Indicative data give you a sense of what’s happening and what people think. Such data can support decision-making by challenging conventional wisdom, identifying issues that were simply not thought about beforehand, and give insight into the ‘word on the street’. With some thought about who the respondents are, indicative data can be made to be reasonably reflective of the population being surveyed. One way polling companies do this is by making sure the sample contains the same proportion of people – by age, sex, and location – as the wider population. They sometimes apply ‘weights’ after the data collection to correct the under-representation of any one group. However, indicative data is not statistically representative and therefore not generalizable to the wider population.

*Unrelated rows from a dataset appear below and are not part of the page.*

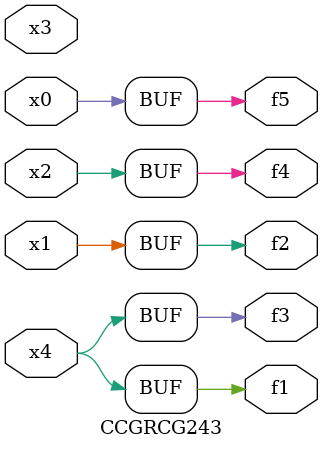
<source format=v>
module CCGRCG243(
	input x0, x1, x2, x3, x4,
	output f1, f2, f3, f4, f5
);
	assign f1 = x4;
	assign f2 = x1;
	assign f3 = x4;
	assign f4 = x2;
	assign f5 = x0;
endmodule

</source>
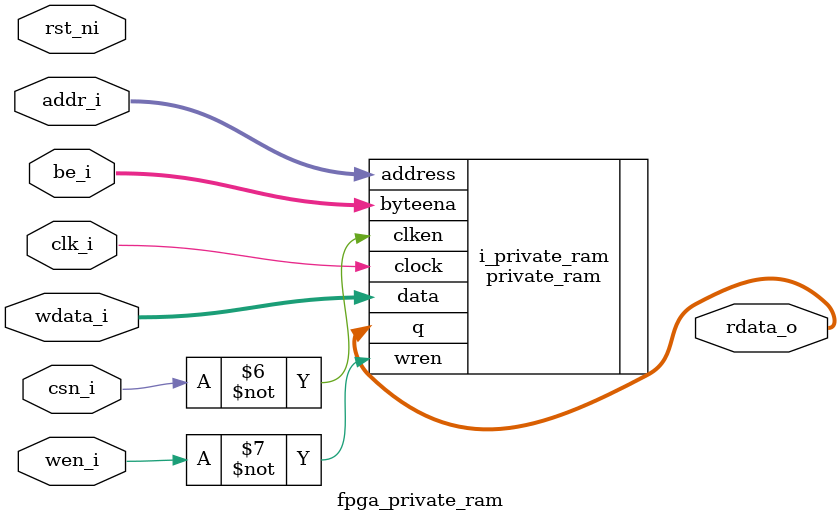
<source format=sv>

module fpga_private_ram
  #(
    parameter ADDR_WIDTH=12
    ) (
       input logic                  clk_i,
       input logic                  rst_ni,
       input logic                  csn_i,
       input logic                  wen_i,
       input logic [3:0]            be_i,
       input logic [ADDR_WIDTH-1:0] addr_i,
       input logic [31:0]           wdata_i,
       output logic [31:0]          rdata_o
   );

  /*
  logic [3:0]                       wea;

  always_comb begin
    if (wen_i == 1'b0) begin
      wea = be_i;
    end else begin
      wea = '0;
    end
  end

  xilinx_private_ram i_xilinx_private_ram
    (
     .clka(clk_i),
     .ena(~csn_i),
     .wea(wea),
     .addra(addr_i),
     .dina(wdata_i),
     .douta(rdata_o)
     );
  */
  
  logic csn_hold, s_cs;
  
  always_ff @(posedge clk_i or negedge rst_ni) begin : csn_hold_ff
    if (~rst_ni) begin
      csn_hold = 1'b0;
    end else begin
      csn_hold = csn_i;
    end
  end
  
  assign s_cs = (~csn_i) | (~csn_hold);
  
  private_ram i_private_ram (
    .clock(clk_i),
    .clken(~csn_i),
    .wren(~wen_i),
    .address(addr_i),
    .data(wdata_i),
    .q(rdata_o),
    .byteena(be_i)
  );

endmodule : fpga_private_ram

</source>
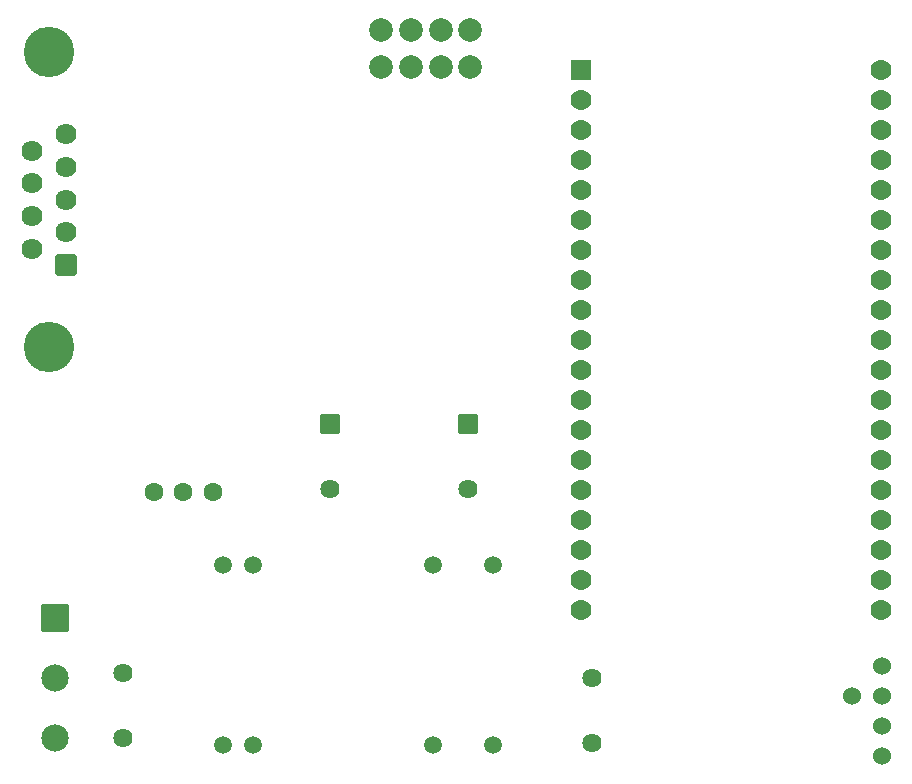
<source format=gbr>
%TF.GenerationSoftware,KiCad,Pcbnew,9.0.0*%
%TF.CreationDate,2025-05-02T07:07:21-06:00*%
%TF.ProjectId,schematic_Mk2.1,73636865-6d61-4746-9963-5f4d6b322e31,rev?*%
%TF.SameCoordinates,Original*%
%TF.FileFunction,Soldermask,Top*%
%TF.FilePolarity,Negative*%
%FSLAX46Y46*%
G04 Gerber Fmt 4.6, Leading zero omitted, Abs format (unit mm)*
G04 Created by KiCad (PCBNEW 9.0.0) date 2025-05-02 07:07:21*
%MOMM*%
%LPD*%
G01*
G04 APERTURE LIST*
G04 Aperture macros list*
%AMRoundRect*
0 Rectangle with rounded corners*
0 $1 Rounding radius*
0 $2 $3 $4 $5 $6 $7 $8 $9 X,Y pos of 4 corners*
0 Add a 4 corners polygon primitive as box body*
4,1,4,$2,$3,$4,$5,$6,$7,$8,$9,$2,$3,0*
0 Add four circle primitives for the rounded corners*
1,1,$1+$1,$2,$3*
1,1,$1+$1,$4,$5*
1,1,$1+$1,$6,$7*
1,1,$1+$1,$8,$9*
0 Add four rect primitives between the rounded corners*
20,1,$1+$1,$2,$3,$4,$5,0*
20,1,$1+$1,$4,$5,$6,$7,0*
20,1,$1+$1,$6,$7,$8,$9,0*
20,1,$1+$1,$8,$9,$2,$3,0*%
G04 Aperture macros list end*
%ADD10C,2.004000*%
%ADD11C,1.625600*%
%ADD12C,1.524800*%
%ADD13RoundRect,0.102000X-0.780000X-0.780000X0.780000X-0.780000X0.780000X0.780000X-0.780000X0.780000X0*%
%ADD14C,1.764000*%
%ADD15C,1.600200*%
%ADD16RoundRect,0.102000X-0.787500X0.787500X-0.787500X-0.787500X0.787500X-0.787500X0.787500X0.787500X0*%
%ADD17C,1.779000*%
%ADD18C,4.270000*%
%ADD19RoundRect,0.050800X-0.762000X0.762000X-0.762000X-0.762000X0.762000X-0.762000X0.762000X0.762000X0*%
%ADD20RoundRect,0.102000X-1.050000X1.050000X-1.050000X-1.050000X1.050000X-1.050000X1.050000X1.050000X0*%
%ADD21C,2.304000*%
%ADD22C,1.512000*%
G04 APERTURE END LIST*
D10*
%TO.C,J5*%
X140900000Y-59650000D03*
X140900000Y-62750000D03*
X138400000Y-59650000D03*
X138400000Y-62750000D03*
X135900000Y-59650000D03*
X135900000Y-62750000D03*
X133400000Y-59650000D03*
X133400000Y-62750000D03*
%TD*%
D11*
%TO.C,RF1*%
X111550000Y-114061700D03*
X111550000Y-119573500D03*
%TD*%
D12*
%TO.C,S1*%
X175750000Y-113509150D03*
X175750000Y-116049150D03*
X175750000Y-118589150D03*
X175750000Y-121129150D03*
X173210000Y-116049150D03*
%TD*%
D13*
%TO.C,U1*%
X150250000Y-63029150D03*
D14*
X150250000Y-65569150D03*
X150250000Y-68109150D03*
X150250000Y-70649150D03*
X150250000Y-73189150D03*
X150250000Y-75729150D03*
X150250000Y-78269150D03*
X150250000Y-80809150D03*
X150250000Y-83349150D03*
X150250000Y-85889150D03*
X150250000Y-88429150D03*
X150250000Y-90969150D03*
X150250000Y-93509150D03*
X150250000Y-96049150D03*
X150250000Y-98589150D03*
X150250000Y-101129150D03*
X150250000Y-103669150D03*
X150250000Y-106209150D03*
X150250000Y-108749150D03*
X175650000Y-63029150D03*
X175650000Y-65569150D03*
X175650000Y-68109150D03*
X175650000Y-70649150D03*
X175650000Y-73189150D03*
X175650000Y-75729150D03*
X175650000Y-78269150D03*
X175650000Y-80809150D03*
X175650000Y-83349150D03*
X175650000Y-85889150D03*
X175650000Y-88429150D03*
X175650000Y-90969150D03*
X175650000Y-93509150D03*
X175650000Y-96049150D03*
X175650000Y-98589150D03*
X175650000Y-101129150D03*
X175650000Y-103669150D03*
X175650000Y-106209150D03*
X175650000Y-108749150D03*
%TD*%
D15*
%TO.C,J4*%
X114104900Y-98745100D03*
X116604900Y-98745100D03*
X119104900Y-98745100D03*
%TD*%
D16*
%TO.C,J1*%
X106670000Y-79545000D03*
D17*
X106670000Y-76775000D03*
X106670000Y-74005000D03*
X106670000Y-71235000D03*
X106670000Y-68465000D03*
X103830000Y-78160000D03*
X103830000Y-75390000D03*
X103830000Y-72620000D03*
X103830000Y-69850000D03*
D18*
X105250000Y-61510000D03*
X105250000Y-86500000D03*
%TD*%
D11*
%TO.C,RF2*%
X151210000Y-119989150D03*
X151210000Y-114477350D03*
%TD*%
D19*
%TO.C,C2*%
X140750000Y-93000000D03*
D11*
X140750000Y-98511800D03*
%TD*%
D20*
%TO.C,J2*%
X105725000Y-109415000D03*
D21*
X105725000Y-114495000D03*
X105725000Y-119575000D03*
%TD*%
D19*
%TO.C,C1*%
X129000000Y-93000000D03*
D11*
X129000000Y-98511800D03*
%TD*%
D22*
%TO.C,PS1*%
X119970000Y-120209150D03*
X122510000Y-120209150D03*
X137750000Y-120209150D03*
X142830000Y-120209150D03*
X142830000Y-104969150D03*
X137750000Y-104969150D03*
X122510000Y-104969150D03*
X119970000Y-104969150D03*
%TD*%
M02*

</source>
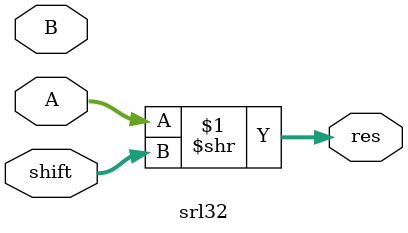
<source format=v>
`timescale 1ns / 1ps
module srl32(input [31:0] A,
				 input [31:0] B,
				 input [4:0] shift,
				 output [31:0] res
				);
	
	assign res = A >> shift[4:0];	//32Î»ÊýÓÒÒÆ¡£SP3ÒÆ1Î»,SWordÒÆshfitÎ»£¬ÐèÒªÐÞ¸ÄÂß¼­·ûºÅ£¬Ôö¼Óshfit¶Ë¿Ú

endmodule

</source>
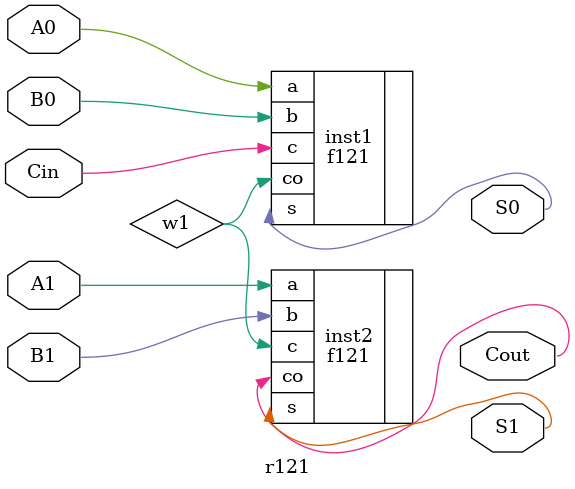
<source format=v>
module r121(
 input A0,
input A1,
input B0,
input B1,
input Cin,
output Cout,
output S1,
output S0
);
wire w1,w2;

/*example for instance
<modinst> <insname>(.internal f121(w.r.t f121 external))*/
f121 inst1(.a(A0) , .b(B0) , .c(Cin) , .co(w1) , .s(S0));
f121 inst2(.a(A1) , .b(B1) , .c(w1) , .co(Cout) , .s(S1));

endmodule

</source>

Representative data let you generalize findings to the wider population. If you want your research to be able to legitimately say “people in country x think this” (rather than “our research participants think this”), then you need a representative sample. Representative, generalizable results rely on random (or ‘probabilistic’) sampling. Here, random means that everyone in the population of interest has an equal chance (probability) of being selected.
A simple random sample is best but this is only possible if there is a reliable list of the whole population (sampling frame). Given that this is usually never the case when it comes to populations of people, researchers developed clever alternative approaches, from stratified to cluster to multistage approaches. These methods help us get closer to a representative approach but none of them are perfect. And so there are formulas to work out how far the sample we selected differs from that of the whole population (this is ‘confidence’).
Representative samples are harder to generate with automated polling tools that rely on users to download applications, access certain (social media) websites, or own a phone, because those samples are naturally biased towards people who have access to these media. Usually, these population subgroups have more money. This matters less in countries where internet access is almost universal. It matters a whole lot more in countries where telecommunications remain very unevenly spread. Even in countries with relatively big economies like Nigeria, less than 50% of the population access the internet on a regular basis.
Traditional research isn’t perfect either. Traditional approaches might rely on ‘randomly’ selecting every fifth house in a village (random walk) or approaching every fifth person in a busy place. There are always ‘hidden’ parts of the population that are at least slightly less likely to be selected. Additionally, sometimes people refuse to participate. Whatever approach you take, it’s important to record the rates of groups that refuse to participate and, if necessary, apply corrective weights to the sample after completion.
Some approaches, such as that taken by Emani’s Rapid Survey product, seek to combine the best of tradition and technology, through two different approaches. The first leverages an extensive network, with a representative in every district ready to conduct random walks to build the sampling frame. Automations then randomly select respondents and collect responses. The second uses satellite data of known settlements, which are then randomly sampled (following a multistage cluster design). In both approaches, confidence and precision reach levels seen in traditional random sample surveys.